The next day I went to a great conference at the National Maritime Museum in Greenwich.  Greenwich is so serene and lovely.  And they were nice enough to give us little sandwiches.  I ate about 3/4 of a hummous sandwich.  That evening for dinner, I grabbed a beigel at the Brick Lane Beigel Bake on my way out to a bar.

Not very substantial meals, and if you have been reading this blog, then you know I like to eat.

So I was so thrilled the next day, when after schlepping my things all the way across town to my more permanent place, to get a delicious tofu banh mi for lunch.  yum!   I was hoping to get my produce for the week at the Borough Market, but I am having some cash flow issues at the moment, and I had to stop at Sainsbury's for some quick things.  Unfortunately, everything here comes in plastic, but you do get info about where it's from and how fresh it is.



Dinner that night was with Michael and Tom at Masala Zone, but not before we had a couple of really delicious manhattans at B@1.

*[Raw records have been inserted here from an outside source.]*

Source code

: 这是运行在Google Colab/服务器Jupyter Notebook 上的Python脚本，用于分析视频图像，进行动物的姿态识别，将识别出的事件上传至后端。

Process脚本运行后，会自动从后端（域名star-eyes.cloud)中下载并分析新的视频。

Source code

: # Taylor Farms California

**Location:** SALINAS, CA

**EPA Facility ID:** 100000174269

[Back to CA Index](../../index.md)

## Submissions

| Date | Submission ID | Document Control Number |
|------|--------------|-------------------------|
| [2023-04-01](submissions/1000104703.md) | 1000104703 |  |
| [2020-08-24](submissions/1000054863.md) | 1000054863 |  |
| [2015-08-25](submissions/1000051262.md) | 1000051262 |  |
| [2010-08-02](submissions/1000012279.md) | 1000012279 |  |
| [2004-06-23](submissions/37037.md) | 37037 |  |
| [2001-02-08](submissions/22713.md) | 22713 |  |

On Sunday, after discovering all the wonderful little grocery stores here in Elephant & Castle, I had a real dilemma about what to make for dinner.  But not really, I wanted dal the whole time.  It's the best comfort food.

Dal
1 tsp. cumin seeds
1 small onion, sliced
1/4 inch piece of ginger, sliced
1 cup massoor dal
1 tsp turmeric powder
1 green chili, sliced lenghtwise

In a pot, heat oil on medium high heat.  When hot add cumin seeds.  After they have toasted for a minute or so, add the onion and ginger, and saute until translucent.

Add the massoor dal and turmeric and cook until the lentils are shiny and smell toasty.

Add three cups of water, salt and the green chili.

Bring to a boil, and then turn down to simmer.  Cover and cook for about 15 minutes.

I also made

Cauliflower curry
1 tsp. cumin seeds
1 onion, sliced
1/2 inch piece of ginger, sliced
1 green chili, sliced lenghtwise
1/2 cauliflower chopped into even pieces (maybe 1.5 inches) and the greens too
1 tsp. turmeric


heat oil on medium high heat until hot.  add cumin, saute until toasty.  add onion and ginger and saute until translucent.  Add cauliflower, turmeric and green chili, and saute for a bit.  add salt to taste (about 1/2 tsp to 1 tsp), and the greens from the cauliflower if you have them.  add about a 1/2 cup of water, put lid on it, and let cook for about 10-15 minutes.  Check for salt and spice.

I ate this with some rice and some fresh tomatoes.  It was so good!

 Things are starting to feel homier already.